[Collected data — start]
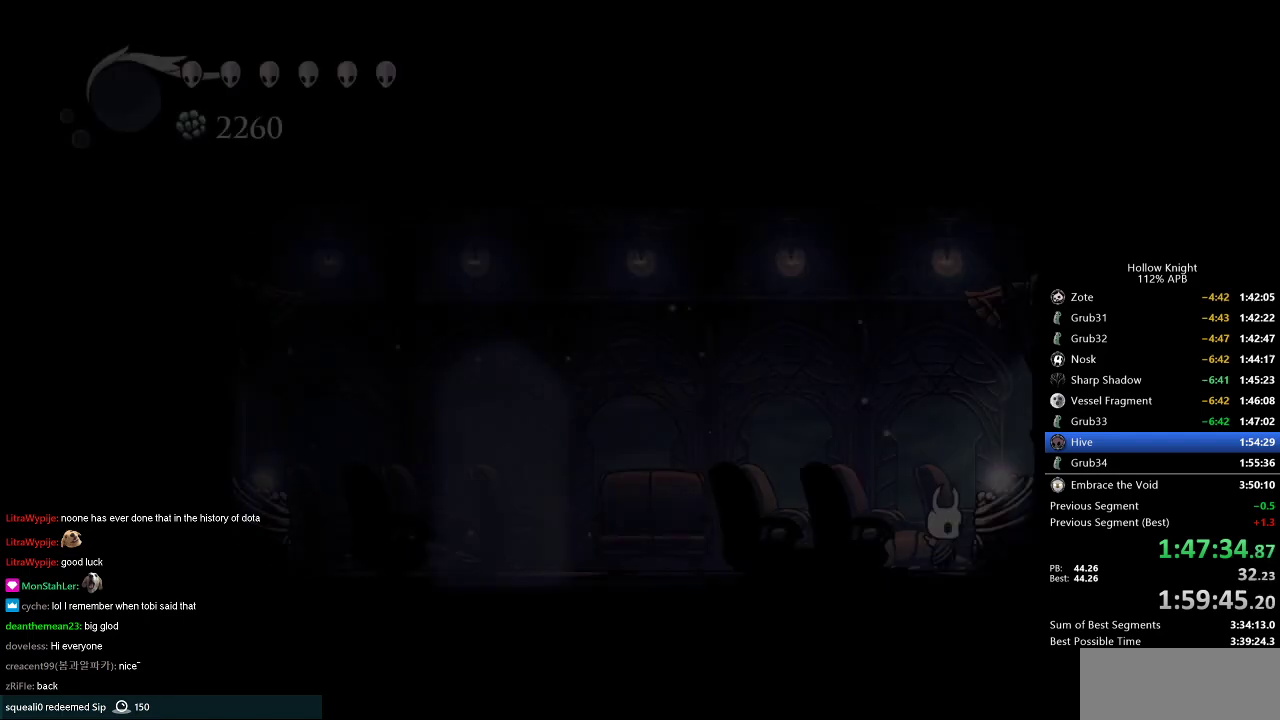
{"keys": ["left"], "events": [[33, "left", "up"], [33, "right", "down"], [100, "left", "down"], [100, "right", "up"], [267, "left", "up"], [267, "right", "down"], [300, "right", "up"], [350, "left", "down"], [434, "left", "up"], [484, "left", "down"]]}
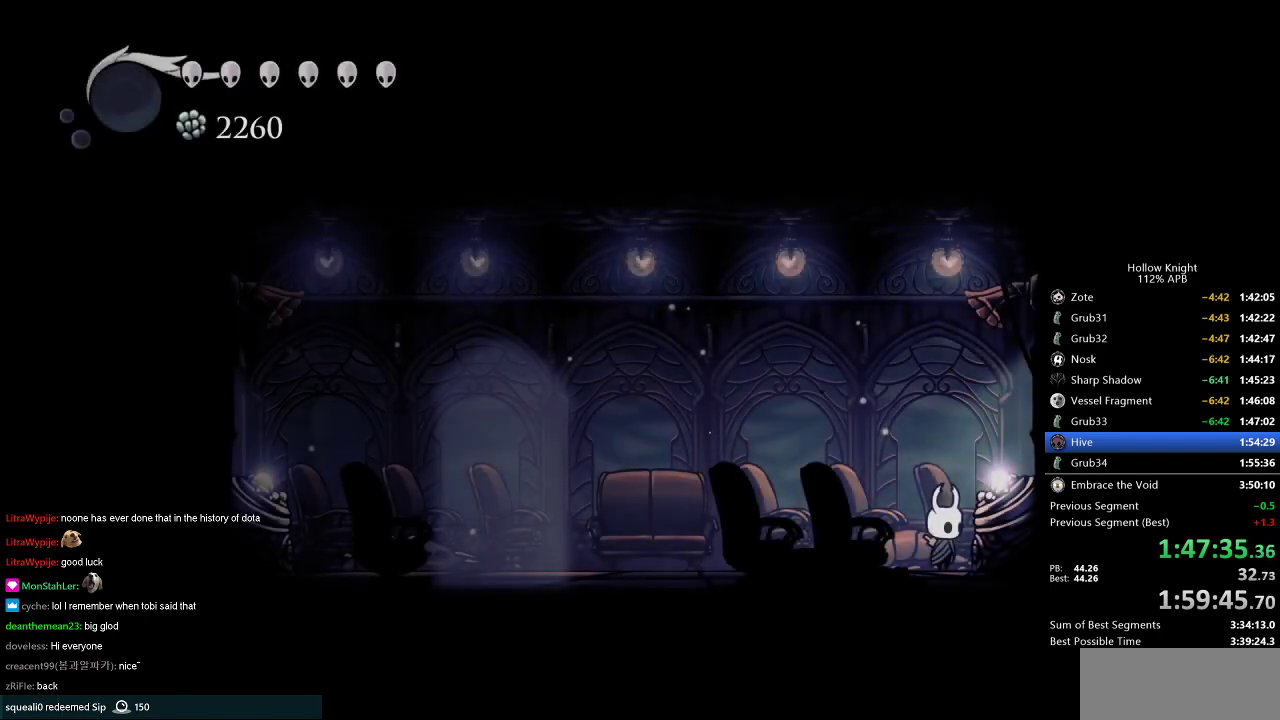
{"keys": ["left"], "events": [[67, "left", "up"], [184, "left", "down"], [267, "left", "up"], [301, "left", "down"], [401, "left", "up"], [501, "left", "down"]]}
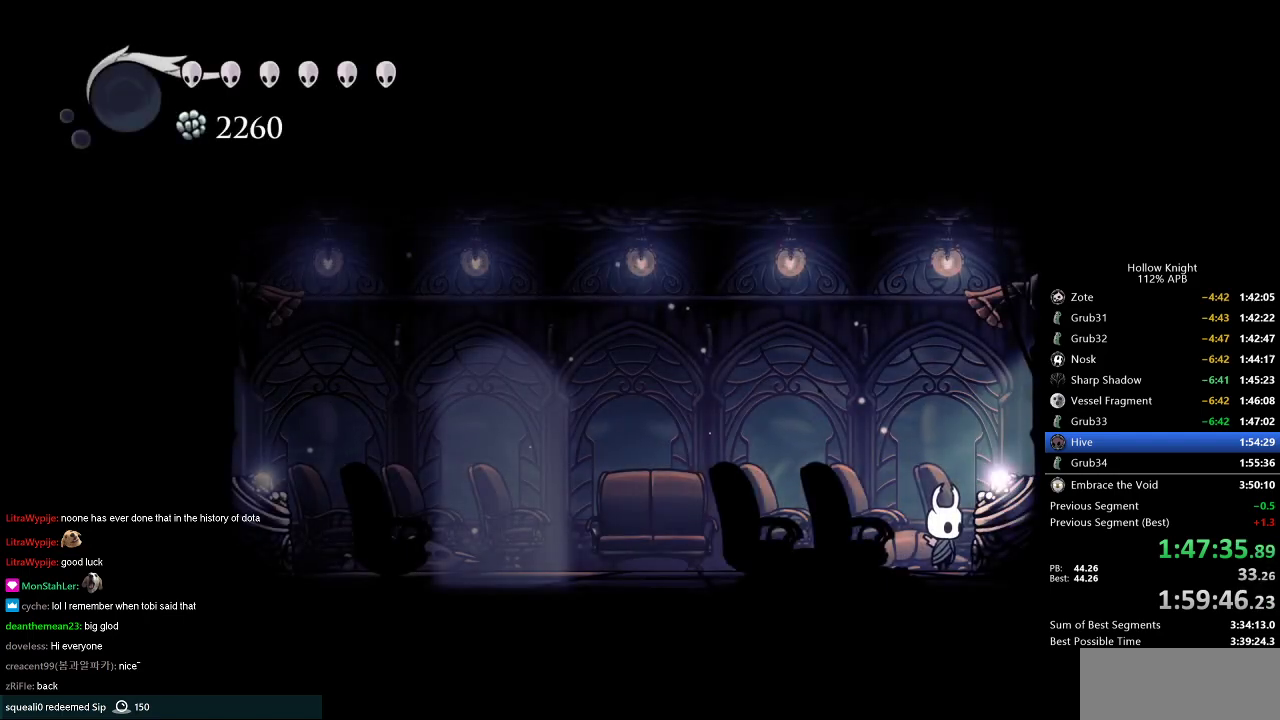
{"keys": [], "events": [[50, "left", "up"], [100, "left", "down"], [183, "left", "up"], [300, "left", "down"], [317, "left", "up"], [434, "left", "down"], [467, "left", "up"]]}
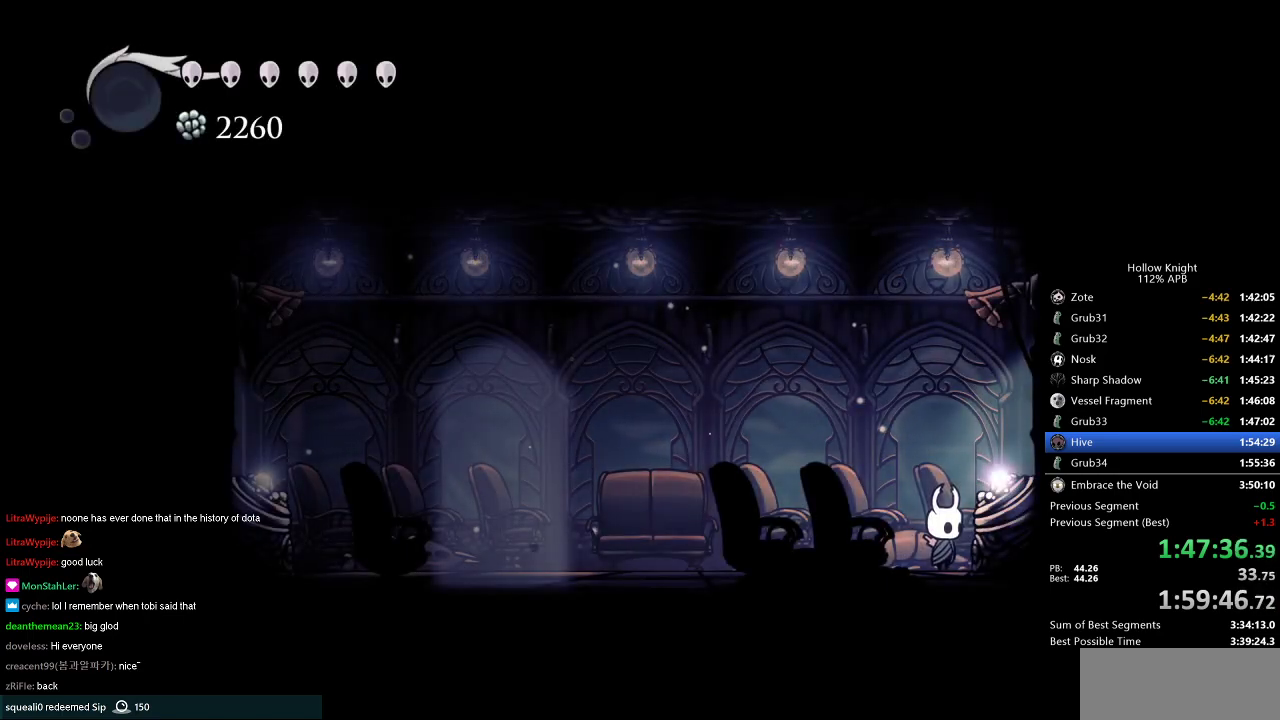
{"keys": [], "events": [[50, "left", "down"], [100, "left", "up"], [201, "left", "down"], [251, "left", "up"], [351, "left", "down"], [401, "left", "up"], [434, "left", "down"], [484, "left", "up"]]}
[Collected data — finish]
[Required action] Return all the material exactly, pictures excluded.

[Your solution]
{"keys": ["left"], "events": [[33, "left", "up"], [33, "right", "down"], [100, "left", "down"], [100, "right", "up"], [267, "left", "up"], [267, "right", "down"], [300, "right", "up"], [350, "left", "down"], [434, "left", "up"], [484, "left", "down"]]}
{"keys": ["left"], "events": [[67, "left", "up"], [184, "left", "down"], [267, "left", "up"], [301, "left", "down"], [401, "left", "up"], [501, "left", "down"]]}
{"keys": [], "events": [[50, "left", "up"], [100, "left", "down"], [183, "left", "up"], [300, "left", "down"], [317, "left", "up"], [434, "left", "down"], [467, "left", "up"]]}
{"keys": [], "events": [[50, "left", "down"], [100, "left", "up"], [201, "left", "down"], [251, "left", "up"], [351, "left", "down"], [401, "left", "up"], [434, "left", "down"], [484, "left", "up"]]}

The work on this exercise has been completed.